**Excerpted data**
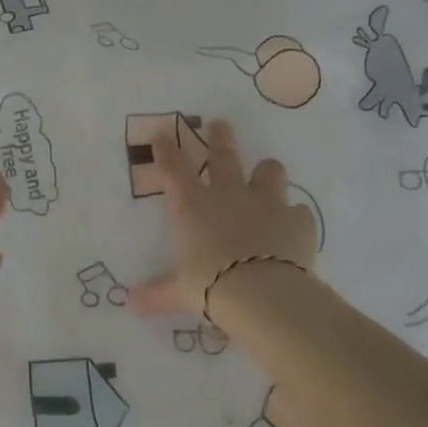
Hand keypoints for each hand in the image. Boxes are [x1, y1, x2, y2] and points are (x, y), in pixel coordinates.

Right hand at [128, 120, 316, 317]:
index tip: (162, 135)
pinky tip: (291, 226)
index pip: (174, 168)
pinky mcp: (297, 220)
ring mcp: (266, 203)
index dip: (166, 150)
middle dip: (220, 137)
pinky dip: (293, 217)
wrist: (263, 294)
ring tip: (265, 172)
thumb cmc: (210, 286)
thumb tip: (130, 303)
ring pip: (269, 171)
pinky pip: (297, 211)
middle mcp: (228, 194)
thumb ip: (157, 293)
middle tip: (220, 124)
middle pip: (223, 155)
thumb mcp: (179, 292)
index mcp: (193, 206)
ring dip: (265, 171)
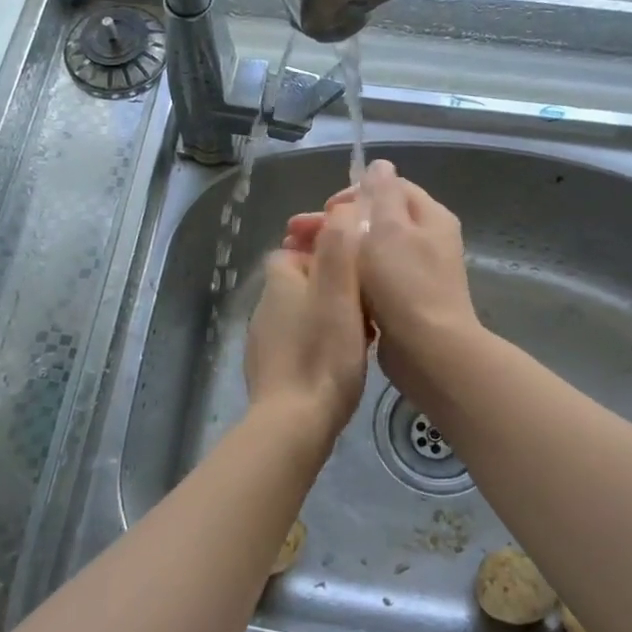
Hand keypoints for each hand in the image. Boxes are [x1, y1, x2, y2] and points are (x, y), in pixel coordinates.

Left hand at [244, 198, 369, 445]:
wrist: (294, 423)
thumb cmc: (322, 352)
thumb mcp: (339, 290)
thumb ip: (340, 246)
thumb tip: (341, 208)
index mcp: (279, 280)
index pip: (296, 248)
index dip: (327, 251)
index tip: (357, 267)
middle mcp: (265, 306)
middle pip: (302, 281)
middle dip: (332, 285)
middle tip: (367, 303)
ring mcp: (264, 341)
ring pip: (302, 314)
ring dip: (328, 316)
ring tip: (361, 332)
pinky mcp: (271, 372)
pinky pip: (300, 344)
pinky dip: (320, 344)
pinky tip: (341, 362)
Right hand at [285, 160, 480, 399]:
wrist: (429, 351)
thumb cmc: (405, 284)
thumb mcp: (390, 229)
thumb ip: (382, 194)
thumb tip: (380, 165)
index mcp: (429, 217)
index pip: (388, 188)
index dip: (352, 193)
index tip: (325, 211)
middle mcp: (427, 240)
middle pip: (375, 219)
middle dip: (335, 224)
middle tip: (295, 235)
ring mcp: (416, 273)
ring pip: (369, 250)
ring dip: (336, 251)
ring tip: (300, 259)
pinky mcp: (403, 302)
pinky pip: (371, 279)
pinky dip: (347, 277)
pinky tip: (324, 284)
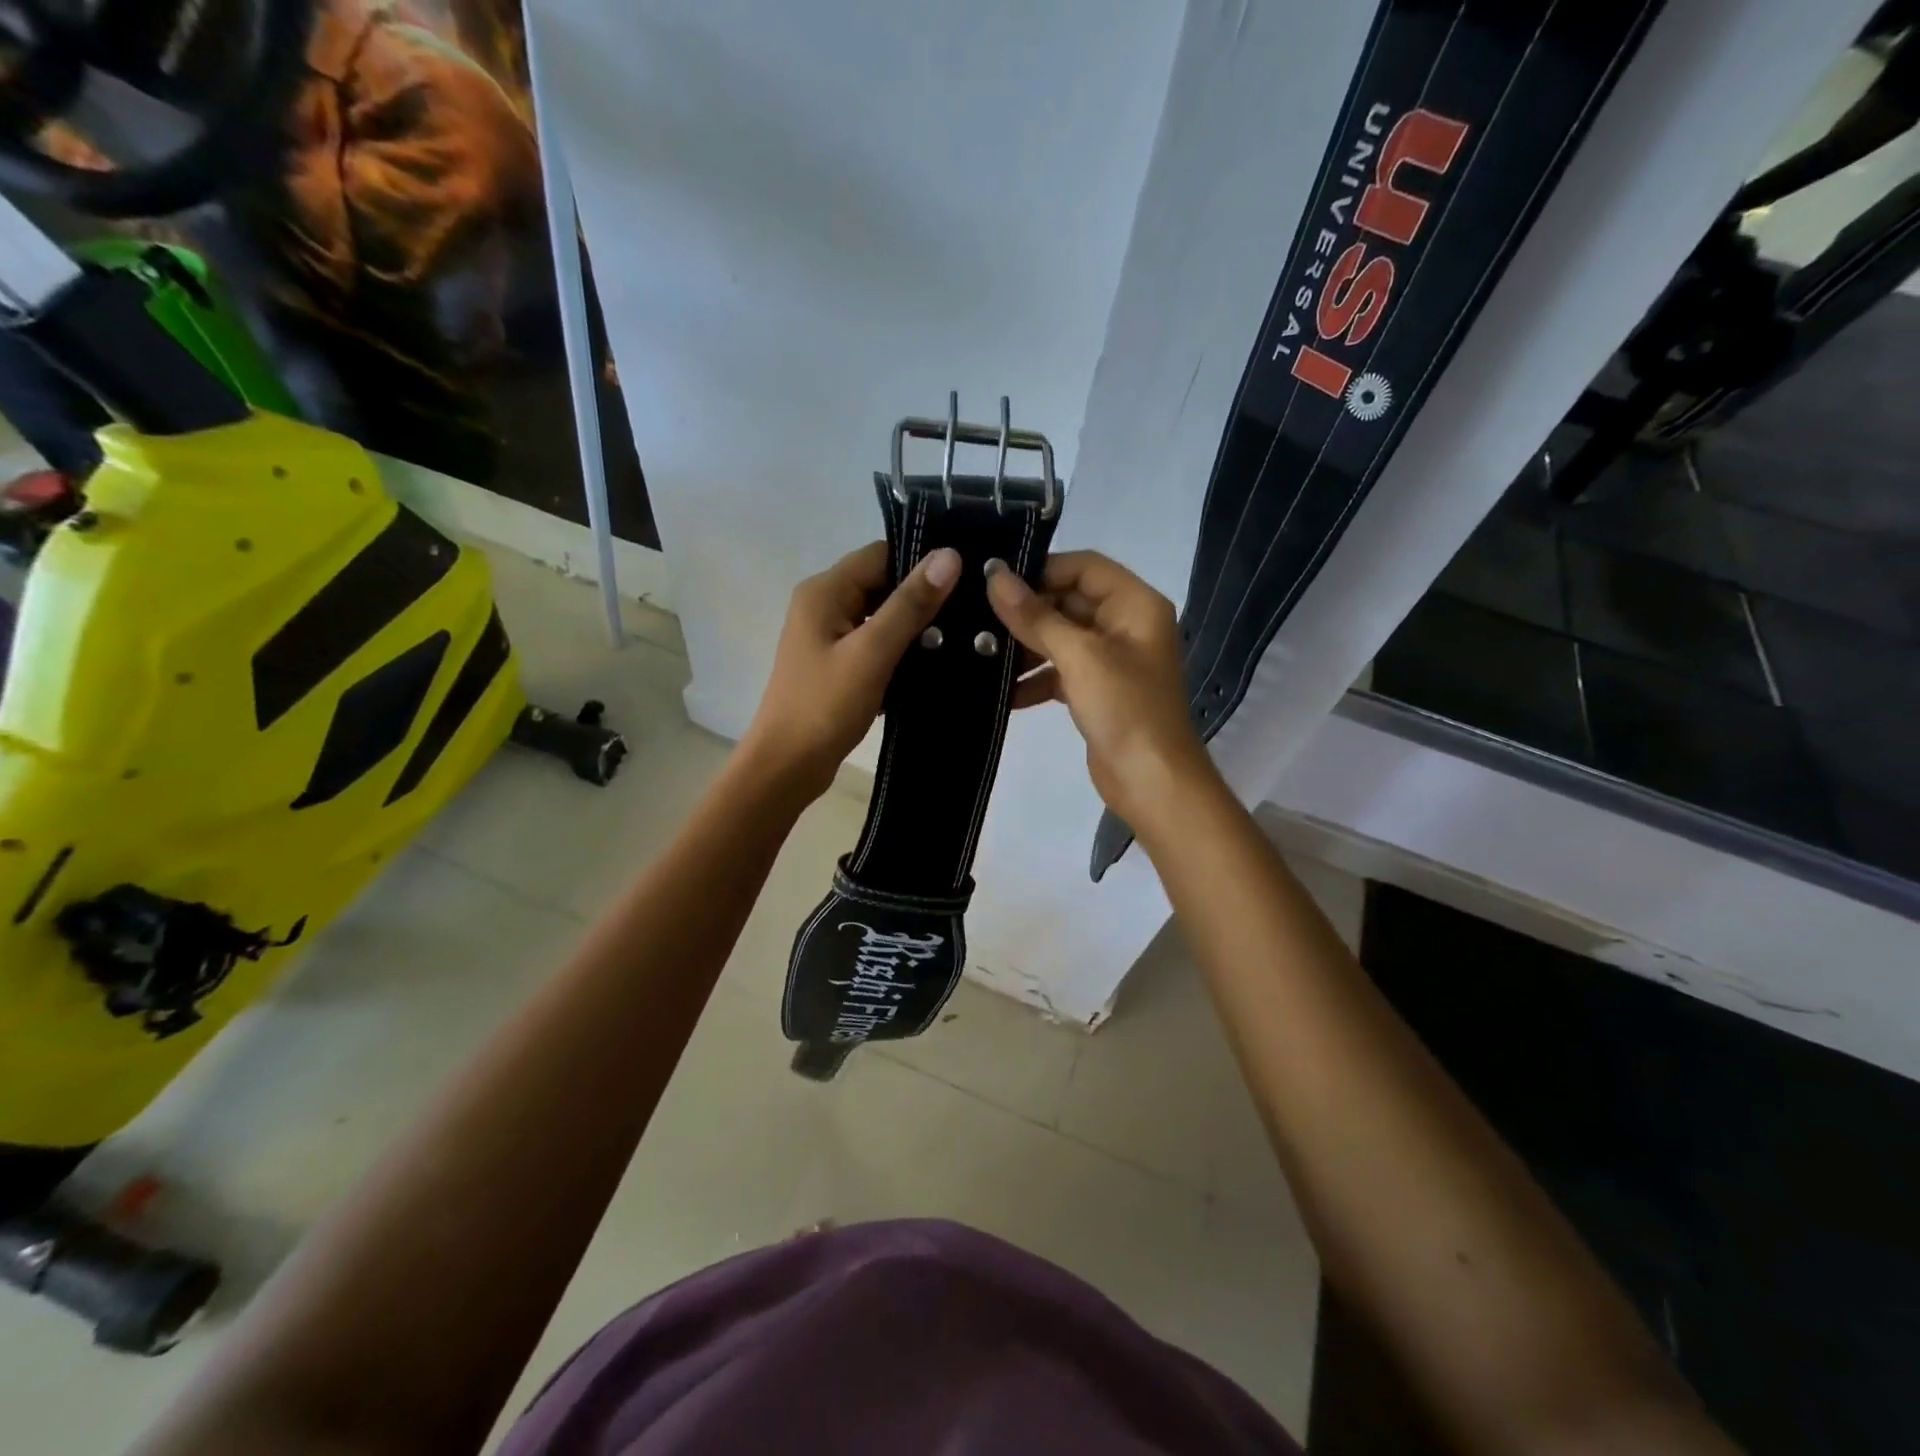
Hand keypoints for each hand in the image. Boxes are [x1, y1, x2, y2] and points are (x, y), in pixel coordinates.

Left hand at [743, 540, 960, 796]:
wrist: (787, 766)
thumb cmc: (824, 706)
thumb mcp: (871, 652)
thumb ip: (909, 605)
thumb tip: (949, 556)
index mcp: (825, 591)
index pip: (881, 554)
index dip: (922, 561)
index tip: (968, 575)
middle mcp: (824, 605)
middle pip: (883, 583)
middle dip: (924, 596)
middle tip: (974, 609)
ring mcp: (829, 637)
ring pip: (883, 616)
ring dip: (916, 626)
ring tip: (965, 635)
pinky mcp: (838, 665)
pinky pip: (877, 644)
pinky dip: (902, 651)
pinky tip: (936, 663)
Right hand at [985, 551, 1215, 826]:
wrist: (1152, 782)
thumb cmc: (1125, 709)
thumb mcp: (1079, 656)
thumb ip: (1036, 617)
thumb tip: (995, 576)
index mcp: (1135, 604)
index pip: (1083, 567)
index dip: (1041, 569)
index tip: (995, 581)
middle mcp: (1126, 625)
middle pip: (1069, 602)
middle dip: (1027, 612)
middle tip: (976, 619)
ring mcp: (1111, 660)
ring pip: (1060, 638)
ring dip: (1026, 647)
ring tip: (982, 656)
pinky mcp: (1097, 692)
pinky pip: (1059, 672)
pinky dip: (1035, 679)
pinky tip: (1003, 693)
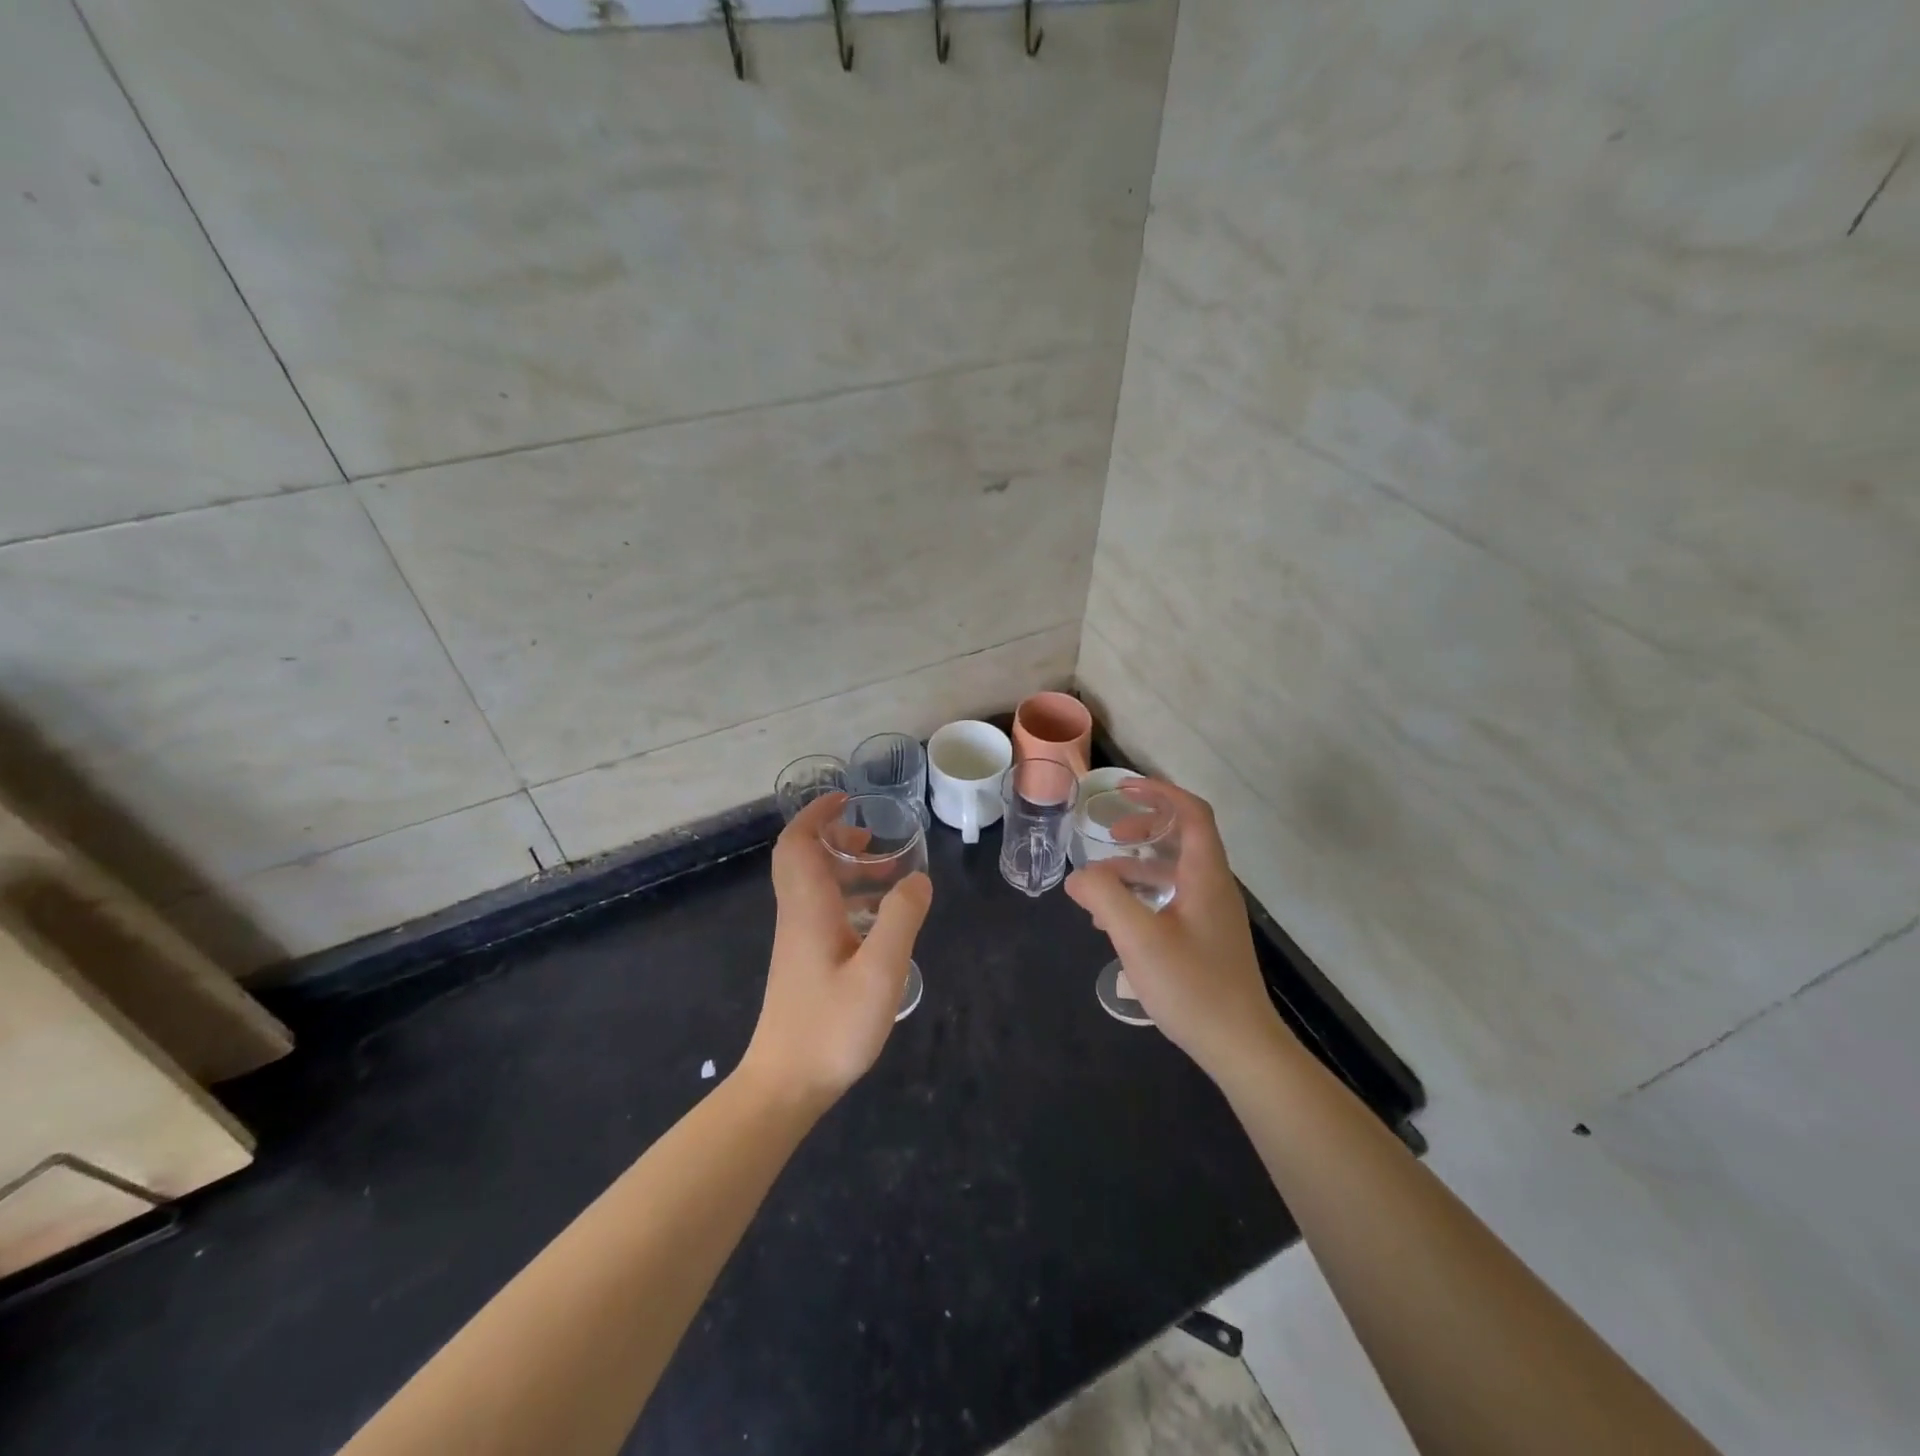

**What to produce**
Give the data above again, exactly, with every picture removed.

**Completed task**
Hand keypoints for each hand in the image. Boxes are [x1, y1, x2, y2] and points are (x, y), in pixel coordinates.

Right hand at [128, 120, 316, 317]:
index tip: (162, 135)
pinky tip: (291, 226)
index pip: (174, 168)
pinky mcp: (297, 220)
ring mcp: (266, 203)
index dip: (166, 150)
middle dip: (220, 137)
pinky dip: (293, 217)
wrist: (263, 294)
ring tip: (265, 172)
thumb cmc: (210, 286)
thumb tip: (130, 303)
ring pip: (269, 171)
pinky pip: (297, 211)
middle mcp: (228, 194)
thumb ip: (157, 293)
middle tip: (220, 124)
middle pip: (223, 155)
thumb mcp: (179, 292)
index mcp: (193, 206)
ring dip: (265, 171)
Hand keypoints for each hand in the image. Boxes are [x1, y1, x2, y2] and points are (x, y), in pixel coordinates.

Left hand at [244, 198, 369, 445]:
wrist: (294, 423)
thumb cmc: (322, 352)
thumb mcp: (339, 290)
thumb ip: (340, 246)
thumb tip: (341, 208)
index mcp: (279, 280)
index pip: (296, 248)
index dip: (327, 251)
index tip: (357, 267)
middle mcp: (265, 306)
middle pip: (302, 281)
middle dip: (332, 285)
middle tip: (367, 303)
ring mcp: (264, 341)
ring pip: (302, 314)
ring dip: (328, 316)
ring tip: (361, 332)
pinky mcp: (271, 372)
pinky pip: (300, 344)
pinky dip: (320, 344)
pinky tip: (341, 362)
Right hand at [285, 160, 480, 399]:
wrist: (429, 351)
thumb cmc: (405, 284)
thumb mcp: (390, 229)
thumb ip: (382, 194)
thumb tip: (380, 165)
index mcp: (429, 217)
index pip: (388, 188)
index dip: (352, 193)
index tip: (325, 211)
middle mcp: (427, 240)
middle pip: (375, 219)
middle dip: (335, 224)
middle tip: (295, 235)
ring mcp: (416, 273)
ring pip: (369, 250)
ring dip: (336, 251)
ring tip: (300, 259)
pinky mcp: (403, 302)
pinky pip: (371, 279)
pinky dip: (347, 277)
pinky tip: (324, 284)
Hand keypoints for each hand in the image. Boxes are [x1, y1, x2, y2] and points are (x, y), in pixel coordinates.

Left hand at [743, 540, 960, 796]:
wrist: (787, 766)
thumb cmc: (824, 706)
thumb mcp: (871, 652)
thumb ip: (909, 605)
thumb tip: (949, 556)
index mcp: (825, 591)
index pip: (881, 554)
index dip: (922, 561)
index tip: (968, 575)
middle mcp: (824, 605)
middle pip: (883, 583)
middle dip: (924, 596)
middle tip: (974, 609)
ring mcp: (829, 637)
ring pip: (883, 616)
ring dip: (916, 626)
ring tip: (965, 635)
pinky mcp: (838, 665)
pinky pip: (877, 644)
pinky dip: (902, 651)
pinky tip: (936, 663)
Right hand at [985, 551, 1215, 826]:
wrist: (1152, 782)
thumb cmc: (1125, 709)
thumb mcp: (1079, 656)
thumb ip: (1036, 617)
thumb tip: (995, 576)
index mcp: (1135, 604)
index pip: (1083, 567)
index dip: (1041, 569)
index tip: (995, 581)
middle mcp: (1126, 625)
middle pip: (1069, 602)
middle dip: (1027, 612)
middle tip: (976, 619)
ring mcp: (1111, 660)
ring pip: (1060, 638)
ring dip: (1026, 647)
ring tip: (982, 656)
pinky mcp: (1097, 692)
pinky pip: (1059, 672)
pinky dip: (1035, 679)
pinky tip: (1003, 693)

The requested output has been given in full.